The Dred Scott decision expressly gives every citizen of the United
States a right to carry his slaves into the United States
Territories. And now there was some inconsistency in saying that the
decision was right, and saying, too, that the people of the Territory
could lawfully drive slavery out again. When all the trash, the
words, the collateral matter, was cleared away from it, all the chaff
was fanned out of it, it was a bare absurdity,–no less than that a
thing may be lawfully driven away from where it has a lawful right to
be. Clear it of all the verbiage, and that is the naked truth of his
proposition,–that a thing may be lawfully driven from the place
where it has a lawful right to stay. Well, it was because the judge
could n’t help seeing this that he has had so much trouble with it;
and what I want to ask your especial attention to, just now, is to
remind you, if you have not noticed the fact, that the judge does not
any longer say that the people can exclude slavery. He does not say
so in the copyright essay; he did not say so in the speech that he
made here; and, so far as I know, since his re-election to the Senate
he has never said, as he did at Freeport, that the people of the
Territories can exclude slavery. He desires that you, who wish the
Territories to remain free, should believe that he stands by that
position; but he does not say it himself. He escapes to some extent
the absurd position I have stated, by changing his language entirely.

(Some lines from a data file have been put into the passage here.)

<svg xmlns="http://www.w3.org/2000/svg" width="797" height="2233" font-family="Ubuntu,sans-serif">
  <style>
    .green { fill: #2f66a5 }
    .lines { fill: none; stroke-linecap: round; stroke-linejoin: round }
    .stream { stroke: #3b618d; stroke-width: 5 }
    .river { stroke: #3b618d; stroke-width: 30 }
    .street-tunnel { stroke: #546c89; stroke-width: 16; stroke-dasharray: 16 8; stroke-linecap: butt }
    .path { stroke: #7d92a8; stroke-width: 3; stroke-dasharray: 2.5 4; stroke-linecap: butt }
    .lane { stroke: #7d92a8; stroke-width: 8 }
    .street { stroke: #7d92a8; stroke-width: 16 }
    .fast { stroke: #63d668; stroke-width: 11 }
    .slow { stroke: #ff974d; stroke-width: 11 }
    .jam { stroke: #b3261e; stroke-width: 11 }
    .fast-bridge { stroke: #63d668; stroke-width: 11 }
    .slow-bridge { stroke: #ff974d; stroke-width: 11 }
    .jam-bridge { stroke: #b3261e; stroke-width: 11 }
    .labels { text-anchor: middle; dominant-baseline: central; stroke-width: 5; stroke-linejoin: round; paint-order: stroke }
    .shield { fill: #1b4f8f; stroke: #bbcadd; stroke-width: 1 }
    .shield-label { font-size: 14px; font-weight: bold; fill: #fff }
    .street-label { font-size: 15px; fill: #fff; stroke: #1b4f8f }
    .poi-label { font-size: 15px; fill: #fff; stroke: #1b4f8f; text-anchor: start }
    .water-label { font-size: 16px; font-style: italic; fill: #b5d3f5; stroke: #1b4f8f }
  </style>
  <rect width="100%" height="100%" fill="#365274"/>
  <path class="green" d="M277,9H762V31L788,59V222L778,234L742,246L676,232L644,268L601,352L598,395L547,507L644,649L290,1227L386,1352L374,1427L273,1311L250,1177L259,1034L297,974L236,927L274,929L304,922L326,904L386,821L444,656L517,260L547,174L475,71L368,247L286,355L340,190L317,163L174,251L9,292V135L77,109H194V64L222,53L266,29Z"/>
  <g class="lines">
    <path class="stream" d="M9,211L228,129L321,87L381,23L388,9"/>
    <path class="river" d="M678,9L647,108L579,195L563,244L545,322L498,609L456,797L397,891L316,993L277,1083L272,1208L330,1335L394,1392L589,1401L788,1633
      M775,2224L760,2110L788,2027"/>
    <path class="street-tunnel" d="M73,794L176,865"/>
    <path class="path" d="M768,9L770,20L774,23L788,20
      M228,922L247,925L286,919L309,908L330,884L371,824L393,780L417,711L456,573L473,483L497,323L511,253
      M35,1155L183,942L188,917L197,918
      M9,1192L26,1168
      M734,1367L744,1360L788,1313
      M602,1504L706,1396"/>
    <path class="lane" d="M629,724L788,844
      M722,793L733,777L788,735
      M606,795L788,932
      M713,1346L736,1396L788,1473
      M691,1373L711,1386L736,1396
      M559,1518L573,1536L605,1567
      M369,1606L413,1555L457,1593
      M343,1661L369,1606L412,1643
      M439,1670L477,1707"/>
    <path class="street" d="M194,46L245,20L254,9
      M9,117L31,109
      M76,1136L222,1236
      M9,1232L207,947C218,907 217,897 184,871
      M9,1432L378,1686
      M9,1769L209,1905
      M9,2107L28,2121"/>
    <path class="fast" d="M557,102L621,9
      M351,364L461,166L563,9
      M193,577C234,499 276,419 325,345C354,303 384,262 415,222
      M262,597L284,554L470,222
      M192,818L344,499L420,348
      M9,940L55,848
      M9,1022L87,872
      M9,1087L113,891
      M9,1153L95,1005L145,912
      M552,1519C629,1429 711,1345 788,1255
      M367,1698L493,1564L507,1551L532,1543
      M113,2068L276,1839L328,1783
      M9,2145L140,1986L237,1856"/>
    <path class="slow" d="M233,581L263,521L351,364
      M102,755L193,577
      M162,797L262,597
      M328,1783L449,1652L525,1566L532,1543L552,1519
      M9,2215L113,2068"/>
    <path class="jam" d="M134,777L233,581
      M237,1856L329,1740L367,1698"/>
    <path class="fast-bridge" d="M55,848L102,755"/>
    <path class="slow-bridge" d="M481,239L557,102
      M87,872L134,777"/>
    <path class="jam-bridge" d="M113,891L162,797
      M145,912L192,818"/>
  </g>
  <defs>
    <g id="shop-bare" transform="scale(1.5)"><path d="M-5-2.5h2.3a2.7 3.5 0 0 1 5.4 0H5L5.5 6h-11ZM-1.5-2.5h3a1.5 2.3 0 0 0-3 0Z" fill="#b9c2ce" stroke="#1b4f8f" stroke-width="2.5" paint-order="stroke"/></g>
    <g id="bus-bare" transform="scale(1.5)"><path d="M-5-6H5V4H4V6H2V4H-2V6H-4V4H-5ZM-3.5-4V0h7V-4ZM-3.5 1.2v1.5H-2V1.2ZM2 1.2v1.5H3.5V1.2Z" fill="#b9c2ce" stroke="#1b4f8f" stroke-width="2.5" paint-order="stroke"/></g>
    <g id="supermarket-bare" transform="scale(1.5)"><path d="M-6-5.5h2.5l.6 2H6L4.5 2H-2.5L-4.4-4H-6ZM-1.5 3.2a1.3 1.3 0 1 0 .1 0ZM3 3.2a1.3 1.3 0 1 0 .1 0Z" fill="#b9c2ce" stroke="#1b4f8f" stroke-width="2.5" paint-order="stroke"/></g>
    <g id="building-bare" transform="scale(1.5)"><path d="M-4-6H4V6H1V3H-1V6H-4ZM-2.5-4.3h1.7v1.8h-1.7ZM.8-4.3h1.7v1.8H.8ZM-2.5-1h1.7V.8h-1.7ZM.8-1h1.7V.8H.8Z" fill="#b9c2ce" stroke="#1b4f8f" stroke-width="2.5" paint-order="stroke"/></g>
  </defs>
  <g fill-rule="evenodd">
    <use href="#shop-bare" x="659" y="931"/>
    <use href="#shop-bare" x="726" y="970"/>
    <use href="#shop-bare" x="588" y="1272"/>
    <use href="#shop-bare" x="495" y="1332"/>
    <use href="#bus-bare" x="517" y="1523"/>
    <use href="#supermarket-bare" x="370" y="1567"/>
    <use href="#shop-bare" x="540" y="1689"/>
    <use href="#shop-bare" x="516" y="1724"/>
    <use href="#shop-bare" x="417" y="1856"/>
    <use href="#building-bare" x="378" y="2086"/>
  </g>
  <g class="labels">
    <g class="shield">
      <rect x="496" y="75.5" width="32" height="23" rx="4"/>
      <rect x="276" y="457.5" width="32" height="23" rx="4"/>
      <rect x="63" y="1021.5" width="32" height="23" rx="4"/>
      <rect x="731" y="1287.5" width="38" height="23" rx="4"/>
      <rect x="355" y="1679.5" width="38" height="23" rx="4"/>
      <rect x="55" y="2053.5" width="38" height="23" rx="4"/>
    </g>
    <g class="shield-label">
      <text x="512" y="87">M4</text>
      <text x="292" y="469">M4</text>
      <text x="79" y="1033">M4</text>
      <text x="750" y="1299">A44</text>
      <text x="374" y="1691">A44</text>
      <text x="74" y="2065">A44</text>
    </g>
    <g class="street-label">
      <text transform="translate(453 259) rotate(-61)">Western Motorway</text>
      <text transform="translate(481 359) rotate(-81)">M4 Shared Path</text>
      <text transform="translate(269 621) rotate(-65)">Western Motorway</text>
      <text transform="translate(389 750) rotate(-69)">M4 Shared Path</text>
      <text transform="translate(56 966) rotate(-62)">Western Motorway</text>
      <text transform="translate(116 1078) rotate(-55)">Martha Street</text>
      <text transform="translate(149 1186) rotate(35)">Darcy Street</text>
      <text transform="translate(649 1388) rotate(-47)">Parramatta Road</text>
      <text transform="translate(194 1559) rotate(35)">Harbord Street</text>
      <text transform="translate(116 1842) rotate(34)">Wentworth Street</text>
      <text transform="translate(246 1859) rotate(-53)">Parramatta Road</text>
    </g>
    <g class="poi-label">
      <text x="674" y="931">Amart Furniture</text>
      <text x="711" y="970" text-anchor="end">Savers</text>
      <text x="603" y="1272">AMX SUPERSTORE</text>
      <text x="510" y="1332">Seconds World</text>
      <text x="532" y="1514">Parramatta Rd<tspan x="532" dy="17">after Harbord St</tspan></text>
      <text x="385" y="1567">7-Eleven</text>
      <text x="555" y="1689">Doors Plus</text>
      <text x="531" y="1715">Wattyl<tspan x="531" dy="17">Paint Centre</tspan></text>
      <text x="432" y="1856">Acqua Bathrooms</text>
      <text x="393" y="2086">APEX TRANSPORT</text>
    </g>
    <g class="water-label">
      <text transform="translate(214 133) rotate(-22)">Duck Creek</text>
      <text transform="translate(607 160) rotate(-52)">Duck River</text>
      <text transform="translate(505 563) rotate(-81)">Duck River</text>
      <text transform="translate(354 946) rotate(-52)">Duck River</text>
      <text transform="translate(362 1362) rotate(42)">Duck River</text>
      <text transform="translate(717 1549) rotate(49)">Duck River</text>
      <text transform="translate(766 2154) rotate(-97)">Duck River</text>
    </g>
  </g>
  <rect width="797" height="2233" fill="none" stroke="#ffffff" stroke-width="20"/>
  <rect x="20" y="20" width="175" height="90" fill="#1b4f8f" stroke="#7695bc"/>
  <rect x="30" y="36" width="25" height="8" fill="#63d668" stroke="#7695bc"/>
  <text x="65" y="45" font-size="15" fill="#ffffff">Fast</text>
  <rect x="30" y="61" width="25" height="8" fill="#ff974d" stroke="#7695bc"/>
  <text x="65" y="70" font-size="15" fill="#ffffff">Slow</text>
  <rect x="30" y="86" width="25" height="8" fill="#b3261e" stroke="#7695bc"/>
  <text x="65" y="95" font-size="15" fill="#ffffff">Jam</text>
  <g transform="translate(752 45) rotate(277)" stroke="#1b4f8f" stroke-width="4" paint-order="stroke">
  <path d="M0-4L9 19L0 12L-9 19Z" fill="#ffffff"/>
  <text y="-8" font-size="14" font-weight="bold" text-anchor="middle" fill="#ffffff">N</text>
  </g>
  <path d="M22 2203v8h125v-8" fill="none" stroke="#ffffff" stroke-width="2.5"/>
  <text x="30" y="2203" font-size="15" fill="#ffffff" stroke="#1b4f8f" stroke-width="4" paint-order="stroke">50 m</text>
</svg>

What he says now is something different in language, and we will
consider whether it is not different in sense too. It is now that
the Dred Scott decision, or rather the Constitution under that
decision, does not carry slavery into the Territories beyond the
power of the people of the Territories to control it as other
property. He does not say the people can drive it out, but they can
control it as other property. The language is different; we should
consider whether the sense is different. Driving a horse out of this
lot is too plain a proposition to be mistaken about; it is putting
him on the other side of the fence. Or it might be a sort of
exclusion of him from the lot if you were to kill him and let the
worms devour him; but neither of these things is the same as
“controlling him as other property.” That would be to feed him, to
pamper him, to ride him, to use and abuse him, to make the most money
out of him, “as other property”; but, please you, what do the men who
are in favor of slavery want more than this? What do they really
want, other than that slavery, being in the Territories, shall be
controlled as other property? If they want anything else, I do not
comprehend it. I ask your attention to this, first, for the purpose
of pointing out the change of ground the judge has made; and, in the
second place, the importance of the change,–that that change is not
such as to give you gentlemen who want his popular sovereignty the
power to exclude the institution or drive it out at all. I know the
judge sometimes squints at the argument that in controlling it as
other property by unfriendly legislation they may control it to
death; as you might, in the case of a horse, perhaps, feed him so
lightly and ride him so much that he would die. But when you come to
legislative control, there is something more to be attended to. I
have no doubt, myself, that if the Territories should undertake to
control slave property as other property that is, control it in such
a way that it would be the most valuable as property, and make it
bear its just proportion in the way of burdens as property, really
deal with it as property,–the Supreme Court of the United States
will say, “God speed you, and amen.” But I undertake to give the
opinion, at least, that if the Territories attempt by any direct
legislation to drive the man with his slave out of the Territory, or
to decide that his slave is free because of his being taken in there,
or to tax him to such an extent that he cannot keep him there, the
Supreme Court will unhesitatingly decide all such legislation
unconstitutional, as long as that Supreme Court is constructed as the
Dred Scott Supreme Court is. The first two things they have already
decided, except that there is a little quibble among lawyers between
the words “dicta” and “decision.” They have already decided a negro
cannot be made free by Territorial legislation.